CONCORD, N.C. – Not even a spate of late-race crashes, a dominating performance by Kasey Kahne or a trip wire on the racetrack could keep Kevin Harvick from winning Sunday’s Coca-Cola 600 at the Charlotte Motor Speedway.
While the longest stock car race of the year lacked the kind of passing up front as the Indianapolis 500 earlier in the day, it did have its share of bizarre moments with blown engines from early contenders, late crashes and a fallen wire for an overhead camera stretching from the fourth turn to the first turn that created nearly a half-hour delay just short of the 200-mile mark.
Through it all, Harvick proved again he’s one of the best at closing a deal at the end of a stock car race. He led the final 10 laps to win Sunday. Two years ago he only led two laps in the 600 – the final two laps.
Kahne led early and late in stock car’s marathon taking the lead with 18 laps to go. A late caution for debris with 14 laps remaining gave Kahne and crew chief Kenny Francis a tough decision. They decided to stay on the track while everyone else on the lead lap pitted for new tires.
Better traction was worth more than track position in a final 10-lap sprint.
Kahne, who led a race-best 161 of 400 laps, held on for second place, followed by Kurt Busch in third, Denny Hamlin in fourth, Joey Logano in fifth, Ryan Newman in sixth, Tony Stewart in seventh, Clint Bowyer in eighth, Martin Truex Jr. in ninth and Marcos Ambrose in 10th.
“We just went and won it this time,” Harvick said. “Good strategy call there. The 5 (Kahne) stayed out and we had fresher tires. We got in front of him there.”
Kasey Kahne, who woke up the morning of the race with flu-like symptoms, dominated the first 100 miles. Kyle Busch took control for most of the next 100 miles before Matt Kenseth jumped out front for much of the next 150 miles.
At one point, Kenseth was ahead by more than a quarter-mile when Dale Earnhardt Jr. and Kyle Busch simultaneously lost engines on Lap 259. Greg Biffle, Dave Blaney and Travis Kvapil crashed after they ran through oil.
“We were running first, second, third, and then catastrophic engine failure,” Busch said. “It’s so frustrating to see it end on a short note like that.”
Kenseth got out of pitting sequence with everyone else when he didn’t stop during the caution. It also dropped him back to 15th with 100 laps remaining.
A caution for debris on Lap 313 allowed Kenseth to stop again – and to catch up with the other leaders.

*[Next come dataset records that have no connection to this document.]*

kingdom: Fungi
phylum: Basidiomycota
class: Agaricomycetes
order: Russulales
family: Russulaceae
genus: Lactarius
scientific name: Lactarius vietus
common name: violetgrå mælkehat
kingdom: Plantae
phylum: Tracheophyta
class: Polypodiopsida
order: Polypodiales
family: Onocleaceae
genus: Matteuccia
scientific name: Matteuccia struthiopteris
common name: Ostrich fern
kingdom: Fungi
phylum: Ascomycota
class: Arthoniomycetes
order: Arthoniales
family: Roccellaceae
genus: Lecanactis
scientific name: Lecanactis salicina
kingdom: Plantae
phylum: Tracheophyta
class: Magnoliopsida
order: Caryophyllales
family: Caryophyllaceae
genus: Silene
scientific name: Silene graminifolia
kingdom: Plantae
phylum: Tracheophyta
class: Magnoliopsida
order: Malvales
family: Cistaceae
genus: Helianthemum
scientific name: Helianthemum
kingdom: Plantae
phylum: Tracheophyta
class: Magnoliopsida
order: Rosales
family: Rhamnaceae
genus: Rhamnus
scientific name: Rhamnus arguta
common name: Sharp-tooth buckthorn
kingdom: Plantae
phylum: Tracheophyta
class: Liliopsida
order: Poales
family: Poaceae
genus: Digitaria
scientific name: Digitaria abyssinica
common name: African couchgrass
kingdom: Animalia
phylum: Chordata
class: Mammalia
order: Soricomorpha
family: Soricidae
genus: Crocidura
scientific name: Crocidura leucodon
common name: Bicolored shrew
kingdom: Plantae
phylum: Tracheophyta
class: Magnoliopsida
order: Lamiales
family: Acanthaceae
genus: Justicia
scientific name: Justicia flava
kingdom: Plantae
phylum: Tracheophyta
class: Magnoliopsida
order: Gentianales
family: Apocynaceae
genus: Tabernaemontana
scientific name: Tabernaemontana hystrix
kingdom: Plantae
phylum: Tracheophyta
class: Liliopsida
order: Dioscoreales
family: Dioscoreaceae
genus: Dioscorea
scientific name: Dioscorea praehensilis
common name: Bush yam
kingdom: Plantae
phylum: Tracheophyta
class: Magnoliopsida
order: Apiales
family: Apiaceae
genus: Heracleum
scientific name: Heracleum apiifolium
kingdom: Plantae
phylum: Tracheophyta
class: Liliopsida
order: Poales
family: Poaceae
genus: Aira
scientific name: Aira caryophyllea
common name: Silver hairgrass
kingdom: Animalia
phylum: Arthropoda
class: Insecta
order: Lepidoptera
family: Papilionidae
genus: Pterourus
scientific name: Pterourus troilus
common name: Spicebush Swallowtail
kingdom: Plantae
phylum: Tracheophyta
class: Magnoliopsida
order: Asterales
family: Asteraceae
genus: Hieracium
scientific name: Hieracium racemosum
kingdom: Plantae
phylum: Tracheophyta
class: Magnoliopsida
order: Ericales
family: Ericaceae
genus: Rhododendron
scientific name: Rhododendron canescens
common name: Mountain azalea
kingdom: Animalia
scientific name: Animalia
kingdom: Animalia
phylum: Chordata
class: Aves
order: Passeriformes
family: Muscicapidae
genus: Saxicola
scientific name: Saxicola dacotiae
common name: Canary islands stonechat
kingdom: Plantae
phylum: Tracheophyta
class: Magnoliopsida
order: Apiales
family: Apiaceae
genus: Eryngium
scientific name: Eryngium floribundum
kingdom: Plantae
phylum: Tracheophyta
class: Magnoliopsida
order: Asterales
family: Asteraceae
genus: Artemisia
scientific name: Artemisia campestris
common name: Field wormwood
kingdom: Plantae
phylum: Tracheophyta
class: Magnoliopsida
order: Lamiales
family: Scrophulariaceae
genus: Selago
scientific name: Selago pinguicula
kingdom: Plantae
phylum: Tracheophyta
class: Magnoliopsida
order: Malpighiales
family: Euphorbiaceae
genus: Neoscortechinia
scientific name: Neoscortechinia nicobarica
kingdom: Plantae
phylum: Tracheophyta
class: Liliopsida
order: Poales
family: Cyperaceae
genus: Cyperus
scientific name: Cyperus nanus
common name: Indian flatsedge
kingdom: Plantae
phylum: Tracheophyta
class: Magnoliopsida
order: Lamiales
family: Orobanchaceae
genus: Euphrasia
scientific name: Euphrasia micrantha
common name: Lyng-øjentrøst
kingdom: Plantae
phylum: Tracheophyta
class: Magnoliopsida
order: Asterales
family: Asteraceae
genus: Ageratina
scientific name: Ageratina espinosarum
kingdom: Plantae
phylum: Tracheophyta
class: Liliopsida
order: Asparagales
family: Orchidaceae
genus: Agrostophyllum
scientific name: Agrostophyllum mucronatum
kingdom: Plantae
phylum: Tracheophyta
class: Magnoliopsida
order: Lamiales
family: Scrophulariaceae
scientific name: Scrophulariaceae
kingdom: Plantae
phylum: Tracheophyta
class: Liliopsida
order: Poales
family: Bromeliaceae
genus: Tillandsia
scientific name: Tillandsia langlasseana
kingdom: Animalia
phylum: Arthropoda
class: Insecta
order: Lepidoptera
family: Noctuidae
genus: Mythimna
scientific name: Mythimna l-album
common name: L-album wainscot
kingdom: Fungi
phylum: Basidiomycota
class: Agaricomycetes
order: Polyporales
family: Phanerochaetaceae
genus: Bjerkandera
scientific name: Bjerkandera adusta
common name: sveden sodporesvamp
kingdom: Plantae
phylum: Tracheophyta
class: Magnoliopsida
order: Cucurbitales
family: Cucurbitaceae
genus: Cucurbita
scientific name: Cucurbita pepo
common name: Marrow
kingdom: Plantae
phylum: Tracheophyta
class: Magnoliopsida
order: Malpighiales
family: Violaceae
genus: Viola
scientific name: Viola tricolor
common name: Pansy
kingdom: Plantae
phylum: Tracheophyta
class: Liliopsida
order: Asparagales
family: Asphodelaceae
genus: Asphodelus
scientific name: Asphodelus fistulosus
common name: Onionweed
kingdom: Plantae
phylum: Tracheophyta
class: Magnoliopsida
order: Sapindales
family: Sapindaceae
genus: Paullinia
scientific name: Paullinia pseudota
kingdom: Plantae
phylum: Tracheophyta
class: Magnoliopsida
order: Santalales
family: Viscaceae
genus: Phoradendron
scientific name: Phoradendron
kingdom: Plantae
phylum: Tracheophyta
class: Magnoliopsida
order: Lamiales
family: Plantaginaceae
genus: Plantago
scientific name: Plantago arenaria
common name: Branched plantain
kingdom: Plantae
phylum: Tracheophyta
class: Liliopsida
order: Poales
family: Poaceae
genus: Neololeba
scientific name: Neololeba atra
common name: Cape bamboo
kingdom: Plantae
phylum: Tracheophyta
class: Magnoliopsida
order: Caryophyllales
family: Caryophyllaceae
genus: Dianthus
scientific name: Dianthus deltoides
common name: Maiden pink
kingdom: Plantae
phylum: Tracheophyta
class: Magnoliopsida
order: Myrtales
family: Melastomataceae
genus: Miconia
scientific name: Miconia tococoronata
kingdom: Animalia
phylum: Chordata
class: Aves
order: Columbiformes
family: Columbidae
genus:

The key in the final 82 laps – 123 miles – was to avoid the crashes during the restarts. Brad Keselowski and Danica Patrick wrecked after one restart with 82. Seven laps later Jeff Gordon, Mark Martin, Almirola, Ricky Stenhouse Jr., Casey Mears and Bobby Labonte crashed during another restart.
After the delay, race leader Kurt Busch fell back to 22nd after his battery died.
Two laps after the next restart, Kenseth, Jimmie Johnson, Paul Menard, Stewart and Juan Pablo Montoya crashed in the fourth turn.
Kahne lost his chance by guessing wrong on the final pit stop.
“We didn’t think it would be a big deal and we’d get away,” he said. “If we pitted, some of them would have stayed out.”
A pull wire that operates a gyro-controlled camera that runs on a guide wire between turns 1 and 4 snapped on the 122nd lap. That sent a half-mile-long sprawling onto the racetrack and into the grandstands.
Seven fans were treated for “minor cuts and scrapes” at the track and released, a speedway said in a release. Three other fans were sent to local hospitals for further evaluation.
The cable got tangled under cars and did body damage on others. Cars driven by Kyle Busch (ripped right-front fender), Marcos Ambrose (wrapped around rear axle and broke a brake line) and Mark Martin (body damage to nose and rear deck) got most of the damage. Cars driven by Jeff Gordon, Joey Logano, Aric Almirola, Jimmie Johnson, Kasey Kahne and Montoya also appeared to be affected by the cable.
NASCAR stopped the race for 10 minutes, 40 seconds while crews tried to gather up the cable. They ran one lap and stopped the race again for 16 minutes, 22 seconds to allow teams to make any repairs necessary without penalty.
The camera system is similar to ones used at college and professional football games to provide at-speed camera angles from above. The two heavy guide wires didn’t fail, but the nylon cable that’s used to pull the camera between the turns snapped.
The camera system was developed by CamCat Systems.
Fox Sports said it would conduct an internal investigation. The network also said it wouldn’t use the camera again until it had answers.